Chop 3 crab sticks finely
Mix the chopped crab sticks with a tea spoon of mascarpone and a tea spoon of mayo and two shakes of aromat seasoning
. This should be enough filling for 2 to 3 california sushi rolls
Place half a nori sheet (seaweed paper) on your cutting board and spread out 150g of cooked sushi rice over the sheet softly ( TIP:
slightly wet your hands so the rice does not stick to them) sprinkle some roasted sesame seeds over the rice.
Turn the rice and nori over and place on a sushi rolling plastic bag wrapped rolling mat, add the crab mixture, 2 avocado slices and 2 cucumber slices.
Roll the California roll by folding the mat over and keeping the contents in with your thumbs, close the roll leaving a lip of the nori sheet and then seal it.

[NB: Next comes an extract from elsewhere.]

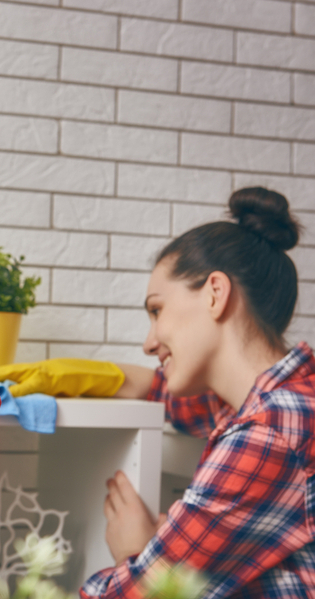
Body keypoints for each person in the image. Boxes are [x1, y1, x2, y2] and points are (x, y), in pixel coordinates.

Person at [81, 187, 315, 598]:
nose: (149, 343)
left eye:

This is how the California roll should look after rolling it. cover it with some cling film and stick the cling film to the roll using a sushi rolling mat. The cling film will fix the roll and the rice while cutting ensuring you make perfect sushi pieces.
cutting the California sushi roll, for this use a razor sharp chef knife buy one here: chef knives
use quick slicing action and don’t use too much down pressure, it is very important that you have a extremely sharp knife.
i usually discard the end pieces and cut the roll in to 8 to 10 pieces, sushi restaurants cut the roll in to 8 pieces and serve the end pieces.
Finished serve the sushi pieces on a plate with pickled ginger, wasabi and soja sauce.